What he’s describing sounds like the PGA Tour, particularly its Signature Events model, but with a more global presence. What he’s describing sounds like LIV but with more cache and a greater emphasis on meritocracy. But it’s not clear to me how what he’s describing works with ongoing negotiations between the PGA Tour and the DP World Tour and the PIF β€” particularly given that in his vision, LIV gets relegated to a team series in the game’s shoulder season.

LIV’s first event in Mexico tees off next week. A few league spots remain in flux, including one on the league-owned Cleeks and another on Jon Rahm’s new team. Their season debut will go head-to-head with the PGA Tour’s Signature Event at Pebble Beach. How will the dynamic of negotiations change once the leagues are pitted against each other once again?


A few more.

PGA Tour players go ridiculously low. This is not new news but a straightforward setup without notable weather serves as a reminder that no, you probably shouldn’t sign up for Q-School. The three-day cut was 13 under par! Thirteen under! And Dunlap was 27 under through three rounds.

Justin Thomas is still very good. Remember his T12 finish at the Wyndham last year β€” which left him just shy of the playoffs? He’s finished 5th (Fortinet), 4th (Nedbank Golf Challenge) 3rd (Hero World Challenge) and now T3 at the AmEx. That’s impressive stuff. He also entered this week at No. 28 in the world, leaving him on the edge of the top-30 cutoff for Signature Events. Now he’s No. 23, leaving him with some wiggle room.
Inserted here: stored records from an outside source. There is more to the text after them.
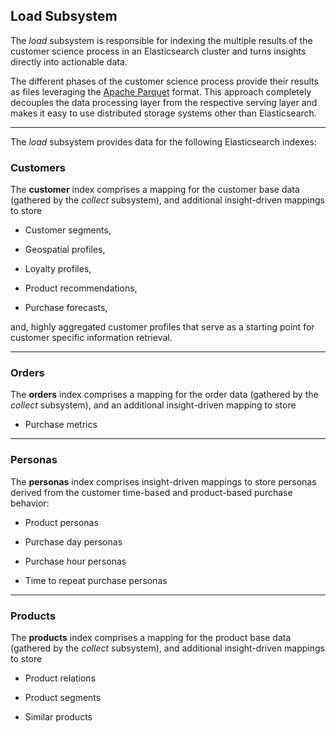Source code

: 
## Load Subsystem

The *load* subsystem is responsible for indexing the multiple results of the customer science 
process in an Elasticsearch cluster and turns insights directly into actionable data.

The different phases of the customer science process provide their results as files leveraging 
the [Apache Parquet](http://parquet.incubator.apache.org/) format. This approach completely 
decouples the data processing layer from the respective serving layer and makes it easy to use 
distributed storage systems other than Elasticsearch.

---

The *load* subsystem provides data for the following Elasticsearch indexes:

### Customers

The **customer** index comprises a mapping for the customer base data (gathered by the *collect* 
subsystem), and additional insight-driven  mappings to store

* Customer segments,

* Geospatial profiles,

* Loyalty profiles,

* Product recommendations,

* Purchase forecasts,

and, highly aggregated customer profiles that serve as a starting point for customer specific
information retrieval.

--- 

### Orders

The **orders** index comprises a mapping for the order data (gathered by the *collect* 
subsystem), and an additional insight-driven  mapping to store

* Purchase metrics

---

### Personas

The **personas** index comprises insight-driven mappings to store personas derived from the 
customer time-based and product-based purchase behavior:

* Product personas

* Purchase day personas

* Purchase hour personas

* Time to repeat purchase personas

---

### Products

The **products** index comprises a mapping for the product base data (gathered by the *collect* 
subsystem), and additional insight-driven mappings to store

* Product relations

* Product segments

* Similar products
The Hojgaards are coming. Both of ’em. The 22-year-old twins played in the same group on Saturday in Dubai and both played well all week, with Nicolai finishing T7 and Rasmus T11. While Nicolai has PGA Tour status and one single shot kept Rasmus from getting it, too, these two both feel like they’ll have a say in Europe’s golfing future.


Monday Finish HQ.

I was en route back from men’s league basketball last week (crushing loss, hurts to even write about) as I watched the themostat creep from 34 degrees to 33 and then to 32 and then 31…
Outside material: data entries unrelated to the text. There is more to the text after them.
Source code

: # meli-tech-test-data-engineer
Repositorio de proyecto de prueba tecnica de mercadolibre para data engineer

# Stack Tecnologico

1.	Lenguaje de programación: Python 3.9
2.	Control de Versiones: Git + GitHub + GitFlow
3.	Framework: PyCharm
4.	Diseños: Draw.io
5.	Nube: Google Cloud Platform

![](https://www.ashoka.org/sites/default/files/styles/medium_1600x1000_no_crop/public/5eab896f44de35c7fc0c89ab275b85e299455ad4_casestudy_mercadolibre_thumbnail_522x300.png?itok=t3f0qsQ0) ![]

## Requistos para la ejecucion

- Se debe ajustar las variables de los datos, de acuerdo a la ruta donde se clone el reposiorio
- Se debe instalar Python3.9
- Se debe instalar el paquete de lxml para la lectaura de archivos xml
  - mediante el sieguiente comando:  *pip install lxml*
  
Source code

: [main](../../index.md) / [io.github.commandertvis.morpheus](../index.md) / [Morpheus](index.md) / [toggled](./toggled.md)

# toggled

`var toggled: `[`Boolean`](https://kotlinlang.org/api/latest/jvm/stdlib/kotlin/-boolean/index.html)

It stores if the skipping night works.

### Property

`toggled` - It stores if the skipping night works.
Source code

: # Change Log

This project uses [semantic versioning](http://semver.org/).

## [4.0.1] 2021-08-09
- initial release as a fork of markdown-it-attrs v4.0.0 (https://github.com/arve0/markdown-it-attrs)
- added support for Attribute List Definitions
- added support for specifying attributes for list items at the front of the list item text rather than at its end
By the time I crept all the way home I came across a couple cars that had slid β€” slowly, luckily β€” off course and ended up somewhere they wished they hadn’t. There’s no tragic nor happy ending to this story except to say that Seattle is a funny winter city in the sense that there’s not enough bad weather to fully invest in snow-and-ice-proofing everything, but it also happens enough (a couple full-on freezes per winter, in my experience) that it’s fairly debilitating when it does get sketchy. Especially the hills.

Anyway, it’s back to 47 and drizzle this morning, so life is good.


3 things to watch this week.

1. The Green Room.

I’m curious if the Green Room is gonna end up being, like, too dark. But for now, this is terrific stuff.

Here’s James Morrison: “If anybody wants to employ an overweight golfer, call me, please. ASAP.”

2. Golf β€” on CBS!

Torrey Pines drone shots, gang. And that music! It’s Farmers Insurance Week. This is where Tiger Woods used to play his first event of the season, which means in my mind it’s where the West Coast Swing officially begins. See you there, Jim Nantz. (Just remember: Wednesday start this week!)

3. West Florida Szn

Florida’s underrated Gulf Coast will be in the spotlight this week as the LPGA takes to the Drive On Championship at Bradenton Country Club, a cool old-school Donald Ross course. Nelly Korda lives nearby, so she’s an easy favorite. But all four major champs from last year are competing, too, including defending champ Celine Boutier β€” though when she won this “tournament” last year it was in Arizona.